KG: At first glance, Pow is a “Frankenstein” of a dance summoned from bits of dances I have made before as well as many fresh and raw things, sutured together and left to run amok in a brave new-fangled version. In truth, Pow was precipitated by a monstrous turn of events that detonated my life once again, and it has much to say about fortitude and the power there is in remaining embodied, feeling and experiencing everything fully, despite difficult and painful situations. Scraps of fear and loathing are boldly transformed, and resilience is made palpable. Through rigorous and scrupulous dancing, we piece together a novel account on the nature of corporeal and spiritual valor in which the dancing body shines through.
IK: Rules @ Play is our attempt to tell young people and their families about one of the most important requirements for creativity -- rules! By looking at rules from multiple angles, and giving live, performed examples in our classic repertory, we let the audience get into the director's shoes and participate in the making of the show. It’s really a great program for any adult interested in the creative process, as well as for their kids.
The audience in Rules @ Play will get to choreograph a dance from their seats, and some of its young people will have the chance to make an improvisational dance on the main stage and perform it during the show.
In a traditional concert there is still a gulf between the audience watching quietly in the dark and the dancers performing lit beautifully on stage. With a show like Rules @ Play, we create a very different atmosphere in the theater in which we try to minimize the difference between performer and audience member and mix up all the rules.
TDE: The concentration of this Harkness Dance Festival 2016 is on dance innovators and history makers. What does the term history maker mean to you? Which history maker has influenced your way of doing things?
TC: That’s a challenging question. They’re someone who has persevered and has a strong body of work for a long period of time. They can also be an individual who suddenly breaks boundaries…
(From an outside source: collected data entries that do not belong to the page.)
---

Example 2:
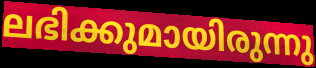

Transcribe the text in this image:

ലഭിക്കുമായിരുന്നു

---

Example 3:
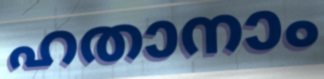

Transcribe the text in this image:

ഹതാനാം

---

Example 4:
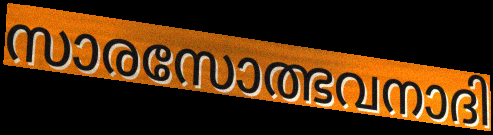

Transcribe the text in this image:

സാരസോത്ഭവനാദി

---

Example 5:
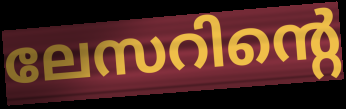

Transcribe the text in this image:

ലേസറിന്റെ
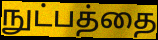
நுட்பத்தை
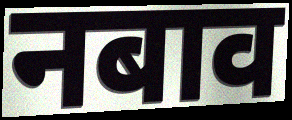
नबाव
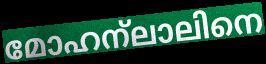
മോഹന്ലാലിനെ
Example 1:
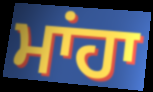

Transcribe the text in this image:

ਮਾਂਹਾ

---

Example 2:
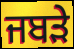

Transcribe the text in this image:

ਜਬੜੇ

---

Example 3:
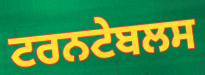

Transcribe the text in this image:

ਟਰਨਟੇਬਲਸ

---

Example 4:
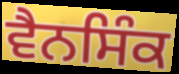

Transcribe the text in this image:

ਵੈਨਸਿੰਕ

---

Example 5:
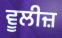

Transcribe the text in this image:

ਵੂਲੀਜ਼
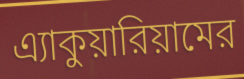
এ্যাকুয়ারিয়ামের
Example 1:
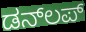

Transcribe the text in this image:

ಡನ್‌ಲಪ್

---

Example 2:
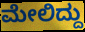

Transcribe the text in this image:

ಮೇಲಿದ್ದು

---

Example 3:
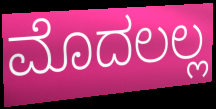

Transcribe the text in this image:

ಮೊದಲಲ್ಲ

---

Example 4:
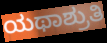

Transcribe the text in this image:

ಯಥಾಶ್ರುತಿ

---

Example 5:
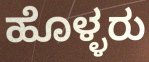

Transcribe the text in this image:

ಹೊಳ್ಳರು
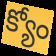
క్యోం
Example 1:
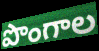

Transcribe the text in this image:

పొంగాల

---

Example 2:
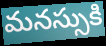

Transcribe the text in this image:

మనస్సుకి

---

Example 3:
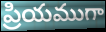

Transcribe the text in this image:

ప్రియముగా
Merce’s [Cunningham] incredibly dramatic performing presence was captivating. His company of eight could be running, turning or leaping, and he would be upstage doing some very tiny move, maybe scratching his calf. You would be riveted by what he was doing and not even see them. So much was going on inside of him at every moment.
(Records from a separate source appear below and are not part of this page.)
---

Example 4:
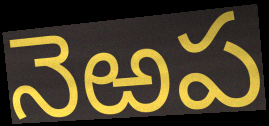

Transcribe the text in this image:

నెఱప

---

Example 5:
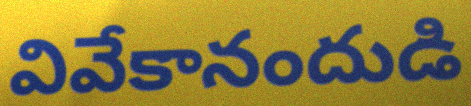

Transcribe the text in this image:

వివేకానందుడి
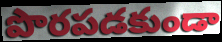
పొరపడకుండా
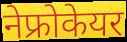
नेफ्रोकेयर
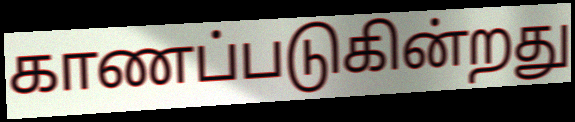
காணப்படுகின்றது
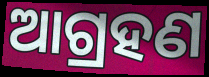
ଆଗ୍ରହଣ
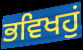
ਭਵਿਖਹੁਂ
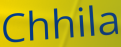
Chhila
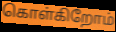
கொள்கிறோம்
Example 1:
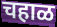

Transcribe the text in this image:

चहाळ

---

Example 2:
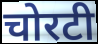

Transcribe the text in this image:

चोरटी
IK: History makers are - by definition - influencers that changed the way the story of our art form is told. Different stories have different history makers and some history makers belong to many makers' stories.
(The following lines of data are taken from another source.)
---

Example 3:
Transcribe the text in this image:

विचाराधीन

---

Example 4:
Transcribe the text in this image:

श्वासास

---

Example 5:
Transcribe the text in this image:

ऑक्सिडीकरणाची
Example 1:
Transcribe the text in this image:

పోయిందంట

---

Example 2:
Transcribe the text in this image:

For Pilobolus, the influencers are diverse and often come from outside the world of dance, from fields like music, magic, comics, biology, and robotics, as well as from outsider artists who have a unique way of seeing things. In the dance world, if I had to pick one group, Alwin Nikolais and Murray Louis played a significant role and had an influence on early Pilobolus.
KG: The angel of history is said to cast her back on the future as she turns her face towards the past. If we can only know where we are because of where we came from then I am from one simple, long ago and far away, act. Jayne Layton was my dance teacher when I was young and hopeless. She was the only person in the world who believed in me. She saw my future even if I could not - just like in the movies, complete with a happy ending, although the future necessarily remains dark.